§ **Work request**
Wherever the string "Feedback" shows up in the records below, return that line.

**** Records for this exercise ****

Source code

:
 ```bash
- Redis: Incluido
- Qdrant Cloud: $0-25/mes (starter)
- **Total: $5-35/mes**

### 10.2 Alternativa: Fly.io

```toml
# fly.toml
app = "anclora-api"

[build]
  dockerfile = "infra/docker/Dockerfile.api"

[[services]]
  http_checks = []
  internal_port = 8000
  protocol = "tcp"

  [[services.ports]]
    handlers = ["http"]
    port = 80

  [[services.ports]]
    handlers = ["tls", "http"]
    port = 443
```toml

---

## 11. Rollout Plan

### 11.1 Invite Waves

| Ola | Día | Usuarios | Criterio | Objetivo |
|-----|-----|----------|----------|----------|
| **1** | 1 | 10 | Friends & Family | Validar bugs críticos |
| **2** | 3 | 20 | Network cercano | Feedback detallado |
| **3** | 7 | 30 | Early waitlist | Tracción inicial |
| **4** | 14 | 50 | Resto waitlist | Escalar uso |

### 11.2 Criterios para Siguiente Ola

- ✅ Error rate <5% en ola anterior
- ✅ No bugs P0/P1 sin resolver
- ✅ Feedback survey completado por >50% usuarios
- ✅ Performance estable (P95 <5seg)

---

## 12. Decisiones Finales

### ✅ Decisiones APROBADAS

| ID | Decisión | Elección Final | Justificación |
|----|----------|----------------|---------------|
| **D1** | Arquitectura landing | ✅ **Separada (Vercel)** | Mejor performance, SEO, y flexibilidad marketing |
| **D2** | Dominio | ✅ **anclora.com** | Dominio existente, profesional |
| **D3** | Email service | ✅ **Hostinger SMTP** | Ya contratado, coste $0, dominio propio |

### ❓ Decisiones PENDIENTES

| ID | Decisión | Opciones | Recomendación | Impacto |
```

****

§ **Task result**
| **2** | 3 | 20 | Network cercano | Feedback detallado |
- ✅ Feedback survey completado por >50% usuarios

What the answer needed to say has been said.